Morphology-preserving reconstruction of times series with missing data for enhancing deep learning-based classification

There is a growing concern among deep learning-based decoding methods used for biomedical time series. In small dataset particularly those that rely mainly on subject-specific analyses, these decoding techniques correspond too closely to set of data and may consequently unable to generalize well on future observations. Considering this overfitting issue, expanding the datasets without introducing extra noise or losing important information is highly demanded. In so doing, this work invokes a novel idea of using delay-embedding-based nonlinear principal component analysis (DE-NLPCA) to generate synthetic time series. This idea was inspired by extracting topological representation of input space by unsupervised learning which can benefits augmentation of biomedical time series, tending to be high dimensional and morphologically complex. Different types of time series with different temporal complexity were used for evaluation.
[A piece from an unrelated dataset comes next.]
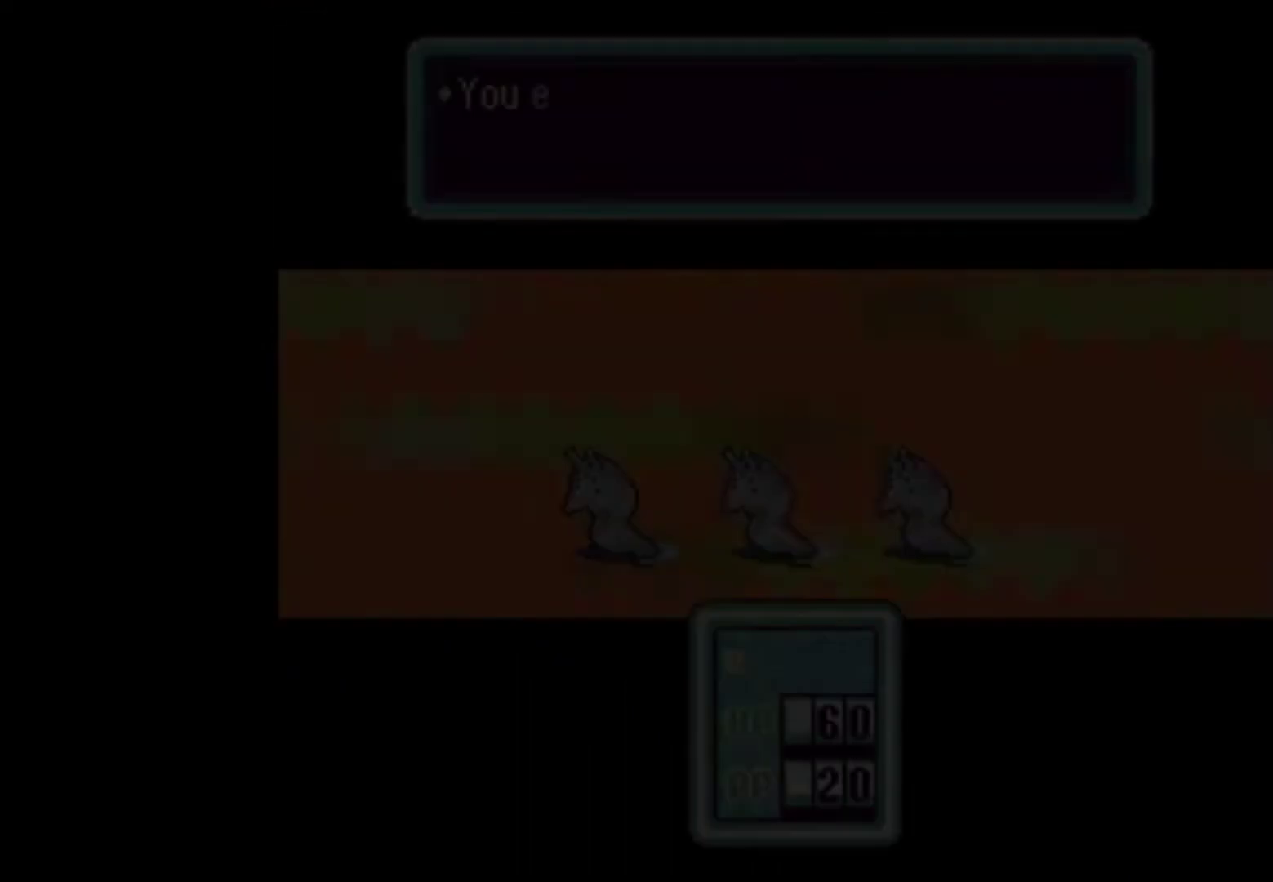
{"buttons": [], "events": [[17, "A", "up"], [83, "A", "down"], [150, "A", "up"], [217, "A", "down"], [283, "A", "up"], [350, "A", "down"], [417, "A", "up"]]}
One of them was an open dataset associated with the activities of daily living, being collected from 10 healthy participants performing 186 ADL-related instances of activity while wearing 9-axis Inertial Measurement Units. Another dataset was an experimental data from healthy-brain patients undergoing operation (N = 20), being recorded from the BrainStatus device with 10 EEG channels. Considering leave-one-subject-out cross-validation, increase of up to 14.72% in classification performance (in terms of accuracy) was observed across anesthesia dataset when DE-NLPCA-based augmented data was introduced during training. It was also found that classification performance was more improved when DE-NLPCA-based technique were introduced compared to augmentation using conditional generative adversarial network (CGAN). This DE-NLPCA-based approach was also shown to be able to recover time–frequency characteristics of contaminated signals.